蒋丽用碗装了一点田鸡,给了赵兰香五毛钱的饭钱,很满意地回去了。

赵兰香赶紧把桌上的信收了起来,吆喝着贺家的兄妹过来吃晚饭。她端了碗清炖山菇田鸡到阿婆的屋里。

三丫写大字的时候早就嗅到柴房的那股子香气了,馋得写大字的草纸都沾了点她的口水,李阿婆恨铁不成钢地揪了她的头发。

“没出息,这点诱惑都禁受不住。”

“写完两篇大字才许去吃饭。”

她很严格地镇住了活泼乱跳没个定性的孙女儿。

另一边贺松柏在牛棚喂牛,听到对象的吆喝很快收工去吃饭了。

他摆好筷子,快活又高兴地吃饭,吃的是赵兰香给他炖的清汤。他脸上的酒意显得慢,中午喝过头酒这会才渐渐地缓过劲来。深邃的面庞红通通一片,表情木讷又可爱。

他说:“香香,你真好看。”

赵兰香感觉被他捉住了手,啐了他一口,“发什么酒疯,三丫等会就来了。”

贺松柏不在乎地说:“不要紧,她在写大字咧!”

“来不得那么快。”

贺松柏一个劲地傻笑,不过手却不再不规矩了。

他老老实实地吃着饭,珍惜地吃干净了碗里的每一粒米,一脸满足地道:“你做的饭真好吃。”

“聪明又有文化。”

“温柔又果敢。”

“我的香香怎么这么好呢!”

赵兰香听得简直目瞪口呆,她完全不知道喝醉了的贺松柏竟然还是这个模样的。

老男人胃不好,患有严重的胃病。他的私人医生特别紧张,嘱咐他一滴酒都不允许沾,谈生意时他身边几个助理滴水不漏地给他挡完了酒,再加上他特别有自制力,赵兰香那么多年还真没见过他喝醉的模样。

她听得忍俊不禁,咧开了嘴角。

男人说起甜言蜜语的时候,也天生有种令人无法抗拒的魔力。赵兰香此刻不太好的心情,也被他这傻里傻气的话给冲得烟消云散。

眼前的苟且,让她抛弃了未来的远虑。

“还有吗?”她小声地凑近贺松柏的耳边,含笑地问。

同时她的眼睛也在密切注意着柴房外的动静,晚上的饭点这种时候才是贺家聚得最齐的时候。

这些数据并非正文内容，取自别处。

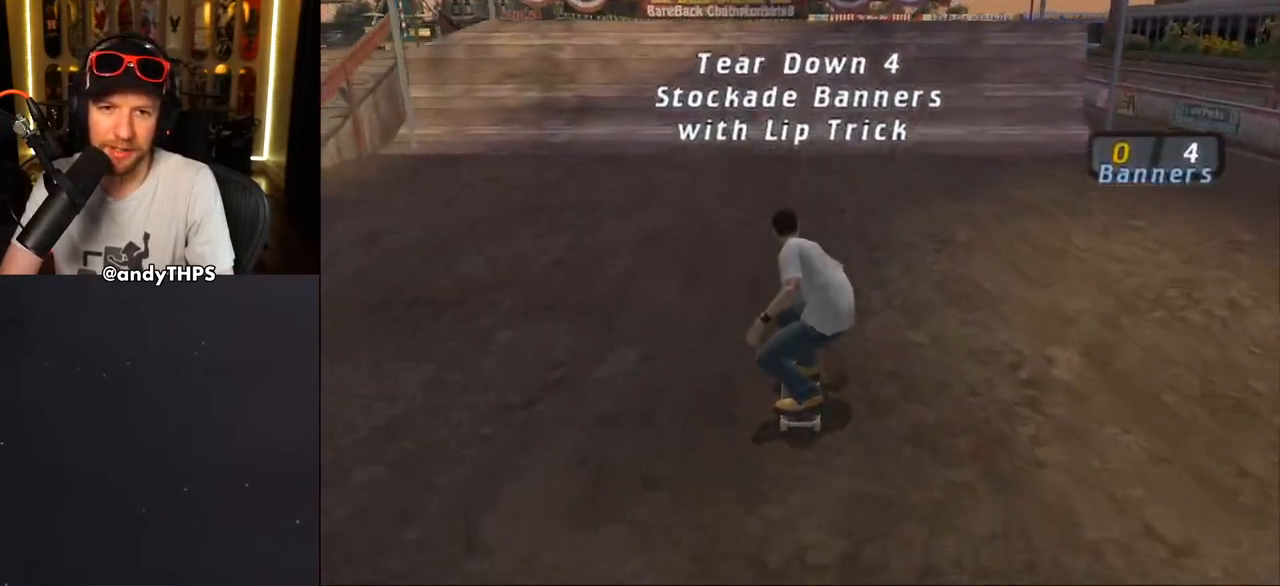
{"buttons": ["CROSS", "DPAD_UP"], "left_stick": "center", "right_stick": "center", "events": [[100, "CROSS", "up"], [283, "CROSS", "down"], [467, "DPAD_UP", "down"]]}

中午吃饭可能凑不齐人,但晚上无论忙得多晚,贺家的姐弟妹们都能聚在一块。

不过今天稍微不一样了,贺大姐此刻正在李家洞房花烛夜,阿婆在屋里不便出来,就连三丫……大字都没写完。

赵兰香此刻有了种无人管束的隐秘的畅快,听见了男人如此热情的话,飘飘然地甚至有些放浪形骸。

难得这个锯了嘴儿的葫芦一样闷的男人有这么风骚的时候,要不是他身上的酒味实在浓,赵兰香都要以为他是故意说的了。

贺松柏想了又想,有些苦恼地瞪着赵兰香。迷瞪着瞪着,忽然“咚”地一声倒头闷在桌上,闭着眼睛睡着了。

赵兰香的期待落空了,她忿忿地揪了揪他的耳朵,恨不得把他弄醒。

“真是,喝不了那么多酒偏偏还逞能。”

赵兰香把他肘边的饭碗挪开,就着柴房尚存余温的灶头热了热牛奶,牛奶有醒酒之用。喝得那么醉,饮些牛奶也能缓解胃的刺激。

过了半晌,写完大字的三丫快活地钻进了柴房,蹲在桌边大口大口地吃晚饭了。

她捂着嘴笑大哥醉晕过去了,自己乐得把锅里的田鸡据为己有,爱怎么吃怎么吃。

放肉进锅里涮熟吃的吃法,三丫还是头一遭见。锅里的红油滚滚地冒着泡,香味四溢,脆嫩的青菜下掩映着泛黄的田鸡肉,吃一口滑嫩诱人,雪白的田鸡弹牙极了,浓郁入味,这令三丫惊喜极了。

鲜美烫辣的美味令她食髓知味,要不是赵兰香拦着,三丫估计要一口气吃到肚子撑破。

赵兰香揉了揉她的脑袋:“去洗澡睡觉吧。”

她招呼三丫洗澡,领她去同阿婆聊天,最后才回到柴房盛出牛奶喂贺松柏,给他醒酒。

她冰凉的手掌贴着他滚烫的脸,刺激得醉酒的男人微微地眯了眯眼。

“起来,喝点牛奶再睡。”

“你这么重,我可背不动你回屋子睡觉。”

贺松柏听着耳边温柔又带气的声音,那声音仿佛跟落在心窝子似的,暖和和地熨帖。极静的夜,柴房仅靠着一盏煤油灯支撑着,四周围模糊一片,但灯下的女人却有种雾里看花的美丽,笑起来梨涡浅浅。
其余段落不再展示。